The surrounding hills had little sign of the devastating fires the area experienced last year: the forests have all but filled out with green now, and the destroyed vines have grown back. The memories will take longer to fade.
Past Domaine Chandon, Beaver's Brook (venue for last year's legendary Winter Solstice lunch), Rochford (home the previous evening to a Tom Jones concert if he didn't get rained out) and into Healesville which was buzzing as usual.
Innocent Bystander winery is a great casual place for food, wine, aged cheese, artisan bread, excellent coffee, homemade desserts.... you name it. They take the quality and provenance of the food they serve very seriously, which makes it a lovely place to eat.
Their two wine labels, Innocent Bystander and Giant Steps, are pretty respectable but my clear favourite is Harry's Monster, a heady mix of cabernet sauvignon, merlot, petit verdot and cabernet franc. As I hadn't eaten yet in the day, I essentially had a glass of The Monster for breakfast. Marvellous.

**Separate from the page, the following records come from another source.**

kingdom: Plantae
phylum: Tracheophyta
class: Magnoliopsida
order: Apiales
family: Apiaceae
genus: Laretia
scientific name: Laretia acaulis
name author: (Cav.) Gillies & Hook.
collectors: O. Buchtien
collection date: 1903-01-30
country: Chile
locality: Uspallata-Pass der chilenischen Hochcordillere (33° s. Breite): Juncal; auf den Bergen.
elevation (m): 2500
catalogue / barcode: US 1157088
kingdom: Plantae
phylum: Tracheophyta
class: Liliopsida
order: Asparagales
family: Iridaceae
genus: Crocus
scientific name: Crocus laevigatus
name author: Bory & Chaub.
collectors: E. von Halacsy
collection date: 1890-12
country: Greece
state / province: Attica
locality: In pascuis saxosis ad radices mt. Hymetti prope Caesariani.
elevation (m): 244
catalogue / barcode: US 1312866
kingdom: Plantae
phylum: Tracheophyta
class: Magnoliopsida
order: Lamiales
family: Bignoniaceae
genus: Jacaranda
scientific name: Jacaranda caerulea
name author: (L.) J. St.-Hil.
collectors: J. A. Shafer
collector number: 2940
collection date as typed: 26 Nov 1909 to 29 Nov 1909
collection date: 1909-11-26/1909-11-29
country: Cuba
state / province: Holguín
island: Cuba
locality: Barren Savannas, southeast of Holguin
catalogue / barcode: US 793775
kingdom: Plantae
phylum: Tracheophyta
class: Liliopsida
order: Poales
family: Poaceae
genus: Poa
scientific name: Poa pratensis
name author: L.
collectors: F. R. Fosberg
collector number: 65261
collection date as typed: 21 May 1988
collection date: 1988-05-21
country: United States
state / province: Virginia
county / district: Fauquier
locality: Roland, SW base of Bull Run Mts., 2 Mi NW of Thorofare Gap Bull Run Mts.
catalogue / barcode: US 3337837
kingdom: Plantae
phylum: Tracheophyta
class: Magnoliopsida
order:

We crammed into a huge booth right beside the winery section of the building: a barricade of barrels were behind a glass wall. The sign told us that vintage had begun: pinot gris, pinot noir and chardonnay on its way.
We ordered fresh pizza, made according to their house rules:
- Genuine, wood fire oven
- Crispy-thin, handmade sourdough base
- Imported San Marzano tomatoes and local oven dried Roma and Cherry tomatoes
- Murray River salt
- Shaw River buffalo mozzarella
- Fresh, local basil and extra virgin olive oil
The spicy pork pizza was served without tomatoes but with an extremely generous serving of garlic. The prosciutto pizza was a little over-garnished with flat-leaf parsley but that's about all the complaining I could hear.
The girls sipped on an ice-cold pinot rose whilst Lenford had a White Rabbit beer from the micro-brewery next door and Ossie had a cold glass of local Punt Road cider. Orlando went all International on us and had a glass of French bubbly.
A trip to the loo brought me past their impossible-to-resist cheese larder, where Irish Coolea cheese rubbed shoulders with a Victorian "Holy Goat" and a couple of lovely-looking French sheep's cheeses amongst others. I am not sure how I managed to get out of there without spending up to $100 on a few hundred grams of cheese.... but somehow I did.
Later, back at Lenford's, our host didn't quail at an extra ten mouths to feed for supper (yes, we ate a second time that day). He fired up the barbie and enlisted his new army to prepare a feast. Freshly made bruschetta laced with garlic (made by my own fair hand), lumps of pork and beef marinated to perfection, traditional Aussie snags, chicken of course, a bok choi and dry noodle salad, egg fried rice and far too many bottles of wine. We actually drank the man dry.
A veritable feast shared with friends in Lenford's country house surrounded by trees, people hanging out on the balcony, the daybed and the hot tub, good music and great conversation, home cooked food made with love. What a way to end the perfect friends' weekend.